I have the next scenario in Corosync + Pacemaker

Node1:

eth0: 10.143.0.21/24

eth1: 10.10.10.1/30 (Corosync Comunication)

eth2: 192.168.5.2/24

Node2:

eth0: 10.143.0.22/24

eth1: 10.10.10.2/30 (Corosync Comunication)

eth2: 192.168.5.3/24

Floating IP's

eth0: 10.143.0.23/24

eth2: 192.168.5.1/24

The interface eth1 is only use for corosync comunication.

For example I disconnected the network cable from interface eth0 but nothing happens, other example I disconnected the network cable from interface eth2 and I have the same result but I disconnected the network cable from interface eth1 (corosync comunication) and the Floating IP's pass to the other node.

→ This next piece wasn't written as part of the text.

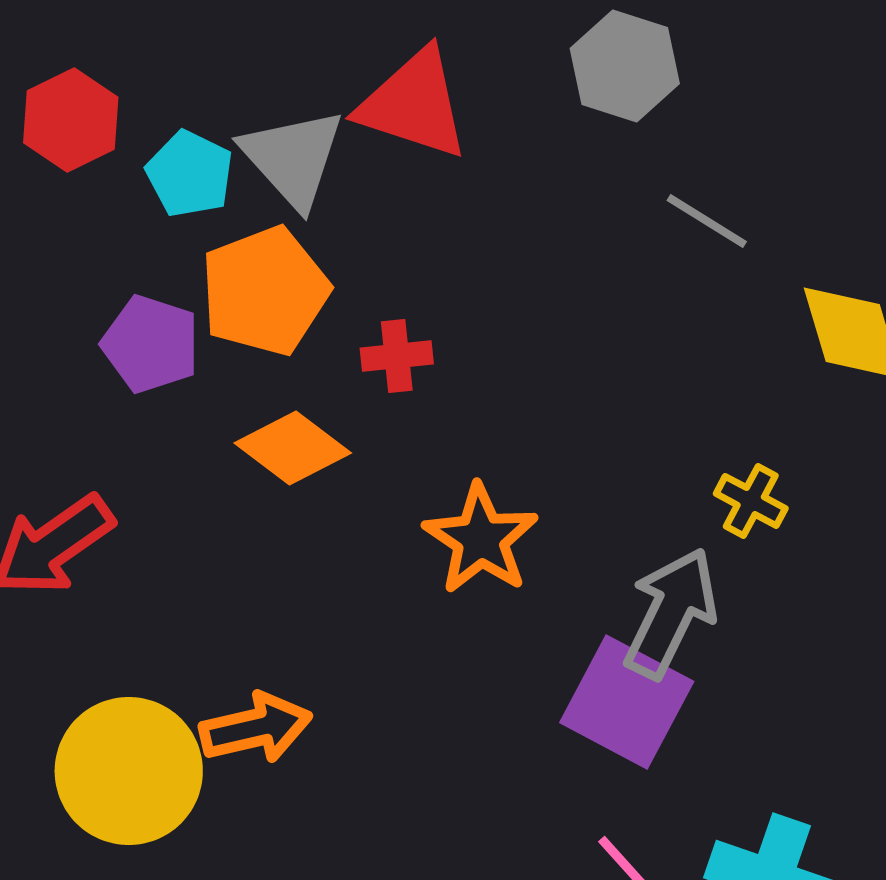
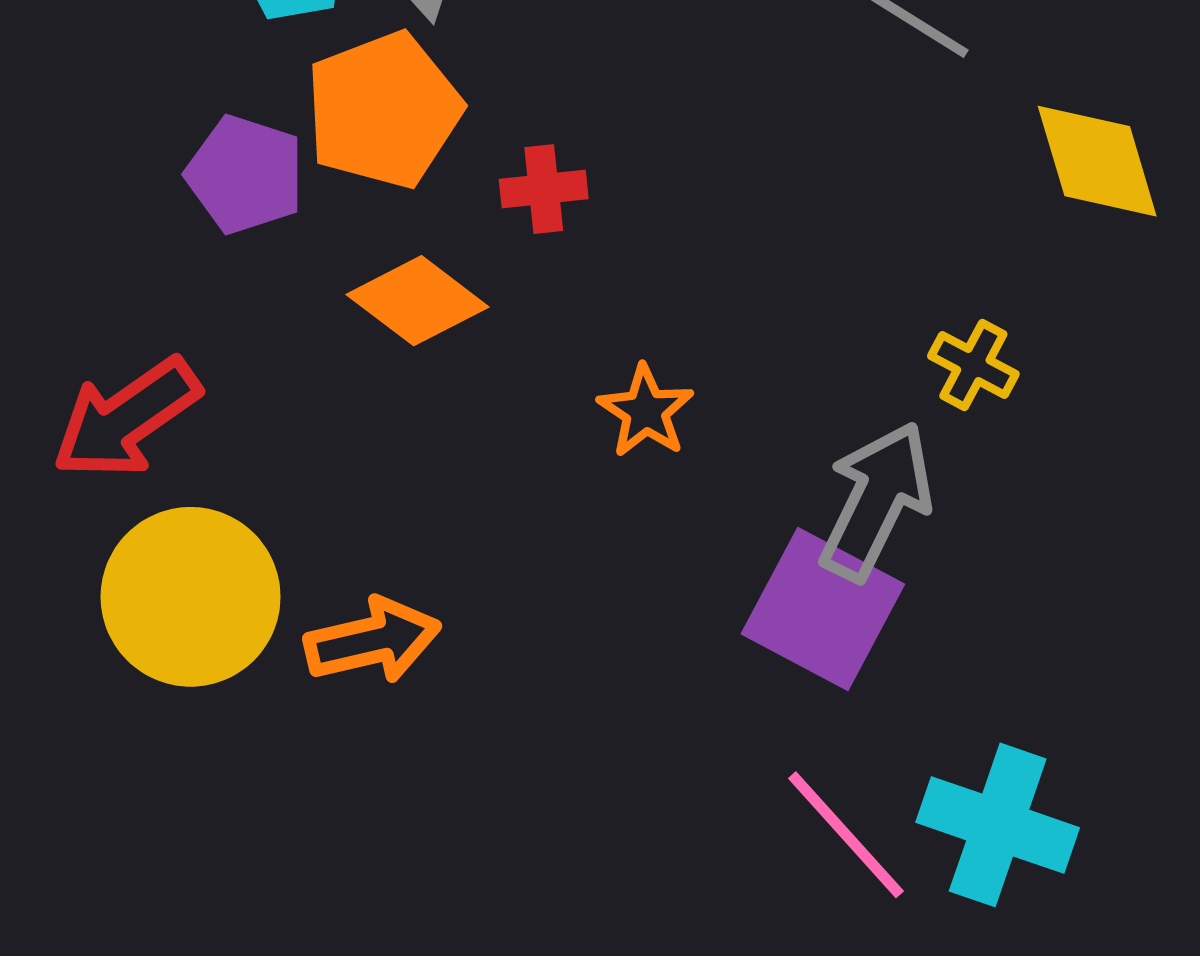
orange star: (481, 539) -> (646, 411), size x0.7
yellow circle: (129, 771) -> (191, 597), moved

How can I make when disconnecting any interface the resources pass to the other node?

Regards

UPDATE

I tested with the following settings

crm configure primitive PING-WAN ocf:pacemaker:ping params host_list="10.143.0.1" multiplier="1000" dampen="1s" op monitor interval="1s"
crm configure primitive Failover-WAN ocf:heartbeat:IPaddr2 params ip=10.143.0.23 nic=eth0 op monitor interval=10s meta is-managed=true
crm configure primitive Failover-LAN ocf:heartbeat:IPaddr2 params ip=192.168.5.1 nic=eth2 op monitor interval=10s meta is-managed=true
crm configure group Cluster Failover-WAN Failover-LAN
crm configure location Best_Connectivity Cluster rule pingd: defined pingd

It works for me, when disconnecting the network cable from the eth0 and losing the ping to the destination 10.143.0.1 (Gateway) resources were moved to the other node but my scenario is 3 interfaces so I decided to add a ping test more

crm configure primitive PING-LAN ocf:pacemaker:ping params host_list="192.168.5.4" multiplier="1000" dampen="1s" op monitor interval="1s"

But now it is necessary to lose the connection with the two hosts (10.143.0.1 and 192.168.5.4) so that the resources are moved to the other node.

I'm looking for information but I can not make the following scenario work:

If the node loses connectivity to any host that adds to the ping test, the other resources pass to the other node without the need to lose the connectivity of all ping tests at the same time.

Best Answer

You need to tell Pacemaker you care about interfaces failing. Look at the ocf:pacemaker:ping resource. You can use that resource-agent to ping other host lists on the different interfaces' networks, and Pacemaker will react if those pings fail.

If you group the ocf:pacemaker:ping resources, or use constraints to relate them, to whatever else you're managing in Pacemaker they'll all move together.

Also, I would bet that when you unplugged eth1 in your previous tests that the IP wasn't "moving", but rather it was being started on BOTH cluster nodes at the same time; to the cluster nodes, they both thought that their peer had gone missing. You were essentially testing what would happen if the cluster partitioned.

On that note, you should definitely configure a second redundant ring in your Corosync config as suggested in another answer, but that isn't going to have the effect you were looking for.

UPDATE 0: You should add both IPs to the same ping primitive's host_list rather than adding an additional ping primitive, and set a failure_score on that primitive to whatever is acceptable.

From the ocf:pacemaker:ping resource agent (# crm ra info ocf:pacemaker:ping):

...
failure_score (integer):
Resource is failed if the score is less than failure_score.
Default never fails.

host_list* (string): Host list
A space separated list of ping nodes to count.
...

Something like: # crm configure primitive PING-O-DOOM ocf:pacemaker:ping params host_list="10.143.0.1 192.168.5.4" failure_score="2" op monitor interval="10s"